Reproduce the records below verbatim, leaving out the pictures.
==== Source records
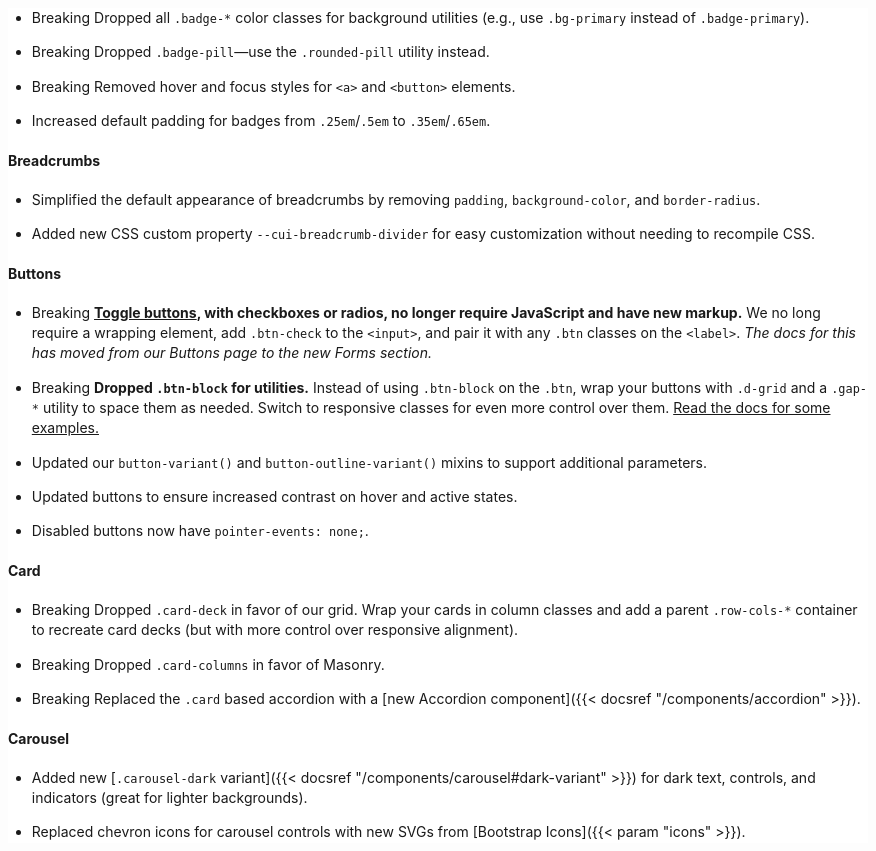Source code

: - <span class="badge bg-danger">Breaking</span> Dropped all `.badge-*` color classes for background utilities (e.g., use `.bg-primary` instead of `.badge-primary`).

- <span class="badge bg-danger">Breaking</span> Dropped `.badge-pill`—use the `.rounded-pill` utility instead.

- <span class="badge bg-danger">Breaking</span> Removed hover and focus styles for `<a>` and `<button>` elements.

- Increased default padding for badges from `.25em`/`.5em` to `.35em`/`.65em`.

#### Breadcrumbs

- Simplified the default appearance of breadcrumbs by removing `padding`, `background-color`, and `border-radius`.

- Added new CSS custom property `--cui-breadcrumb-divider` for easy customization without needing to recompile CSS.

#### Buttons

- <span class="badge bg-danger">Breaking</span> **[Toggle buttons](https://coreui.io/docs/forms/checks-radios/#toggle-buttons), with checkboxes or radios, no longer require JavaScript and have new markup.** We no long require a wrapping element, add `.btn-check` to the `<input>`, and pair it with any `.btn` classes on the `<label>`. _The docs for this has moved from our Buttons page to the new Forms section._

- <span class="badge bg-danger">Breaking</span> **Dropped `.btn-block` for utilities.** Instead of using `.btn-block` on the `.btn`, wrap your buttons with `.d-grid` and a `.gap-*` utility to space them as needed. Switch to responsive classes for even more control over them. [Read the docs for some examples.](https://coreui.io/docs/components/buttons/#block-buttons)

- Updated our `button-variant()` and `button-outline-variant()` mixins to support additional parameters.

- Updated buttons to ensure increased contrast on hover and active states.

- Disabled buttons now have `pointer-events: none;`.

#### Card

- <span class="badge bg-danger">Breaking</span> Dropped `.card-deck` in favor of our grid. Wrap your cards in column classes and add a parent `.row-cols-*` container to recreate card decks (but with more control over responsive alignment).

- <span class="badge bg-danger">Breaking</span> Dropped `.card-columns` in favor of Masonry.

- <span class="badge bg-danger">Breaking</span> Replaced the `.card` based accordion with a [new Accordion component]({{< docsref "/components/accordion" >}}).

#### Carousel

- Added new [`.carousel-dark` variant]({{< docsref "/components/carousel#dark-variant" >}}) for dark text, controls, and indicators (great for lighter backgrounds).

- Replaced chevron icons for carousel controls with new SVGs from [Bootstrap Icons]({{< param "icons" >}}).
========
Written answer |
Source code

: - <span class="badge bg-danger">Breaking</span> Dropped all `.badge-*` color classes for background utilities (e.g., use `.bg-primary` instead of `.badge-primary`).

- <span class="badge bg-danger">Breaking</span> Dropped `.badge-pill`—use the `.rounded-pill` utility instead.

- <span class="badge bg-danger">Breaking</span> Removed hover and focus styles for `<a>` and `<button>` elements.

- Increased default padding for badges from `.25em`/`.5em` to `.35em`/`.65em`.

#### Breadcrumbs

- Simplified the default appearance of breadcrumbs by removing `padding`, `background-color`, and `border-radius`.

- Added new CSS custom property `--cui-breadcrumb-divider` for easy customization without needing to recompile CSS.

#### Buttons

- <span class="badge bg-danger">Breaking</span> **[Toggle buttons](https://coreui.io/docs/forms/checks-radios/#toggle-buttons), with checkboxes or radios, no longer require JavaScript and have new markup.** We no long require a wrapping element, add `.btn-check` to the `<input>`, and pair it with any `.btn` classes on the `<label>`. _The docs for this has moved from our Buttons page to the new Forms section._

- <span class="badge bg-danger">Breaking</span> **Dropped `.btn-block` for utilities.** Instead of using `.btn-block` on the `.btn`, wrap your buttons with `.d-grid` and a `.gap-*` utility to space them as needed. Switch to responsive classes for even more control over them. [Read the docs for some examples.](https://coreui.io/docs/components/buttons/#block-buttons)

- Updated our `button-variant()` and `button-outline-variant()` mixins to support additional parameters.

- Updated buttons to ensure increased contrast on hover and active states.

- Disabled buttons now have `pointer-events: none;`.

#### Card

- <span class="badge bg-danger">Breaking</span> Dropped `.card-deck` in favor of our grid. Wrap your cards in column classes and add a parent `.row-cols-*` container to recreate card decks (but with more control over responsive alignment).

- <span class="badge bg-danger">Breaking</span> Dropped `.card-columns` in favor of Masonry.

- <span class="badge bg-danger">Breaking</span> Replaced the `.card` based accordion with a [new Accordion component]({{< docsref "/components/accordion" >}}).

#### Carousel

- Added new [`.carousel-dark` variant]({{< docsref "/components/carousel#dark-variant" >}}) for dark text, controls, and indicators (great for lighter backgrounds).

- Replaced chevron icons for carousel controls with new SVGs from [Bootstrap Icons]({{< param "icons" >}}).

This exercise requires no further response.